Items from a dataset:

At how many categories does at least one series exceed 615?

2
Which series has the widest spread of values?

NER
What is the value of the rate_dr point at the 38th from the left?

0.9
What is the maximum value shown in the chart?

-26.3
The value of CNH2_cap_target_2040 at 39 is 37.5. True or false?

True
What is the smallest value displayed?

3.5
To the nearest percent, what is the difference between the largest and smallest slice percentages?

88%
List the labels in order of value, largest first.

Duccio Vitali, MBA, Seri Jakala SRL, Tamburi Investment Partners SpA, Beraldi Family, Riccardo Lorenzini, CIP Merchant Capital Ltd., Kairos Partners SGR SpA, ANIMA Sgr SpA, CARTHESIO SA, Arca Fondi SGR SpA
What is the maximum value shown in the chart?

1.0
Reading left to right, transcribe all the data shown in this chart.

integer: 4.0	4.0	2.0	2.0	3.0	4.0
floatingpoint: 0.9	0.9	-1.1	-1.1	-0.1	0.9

§ Problem to work on: Edit the records above by replacing "chart" with "graph" wherever it appears, and leave all other text unchanged.

§ Exercise response:
At how many categories does at least one series exceed 615?

2
Which series has the widest spread of values?

NER
What is the value of the rate_dr point at the 38th from the left?

0.9
What is the maximum value shown in the graph?

-26.3
The value of CNH2_cap_target_2040 at 39 is 37.5. True or false?

True
What is the smallest value displayed?

3.5
To the nearest percent, what is the difference between the largest and smallest slice percentages?

88%
List the labels in order of value, largest first.

Duccio Vitali, MBA, Seri Jakala SRL, Tamburi Investment Partners SpA, Beraldi Family, Riccardo Lorenzini, CIP Merchant Capital Ltd., Kairos Partners SGR SpA, ANIMA Sgr SpA, CARTHESIO SA, Arca Fondi SGR SpA
What is the maximum value shown in the graph?

1.0
Reading left to right, transcribe all the data shown in this graph.

integer: 4.0	4.0	2.0	2.0	3.0	4.0
floatingpoint: 0.9	0.9	-1.1	-1.1	-0.1	0.9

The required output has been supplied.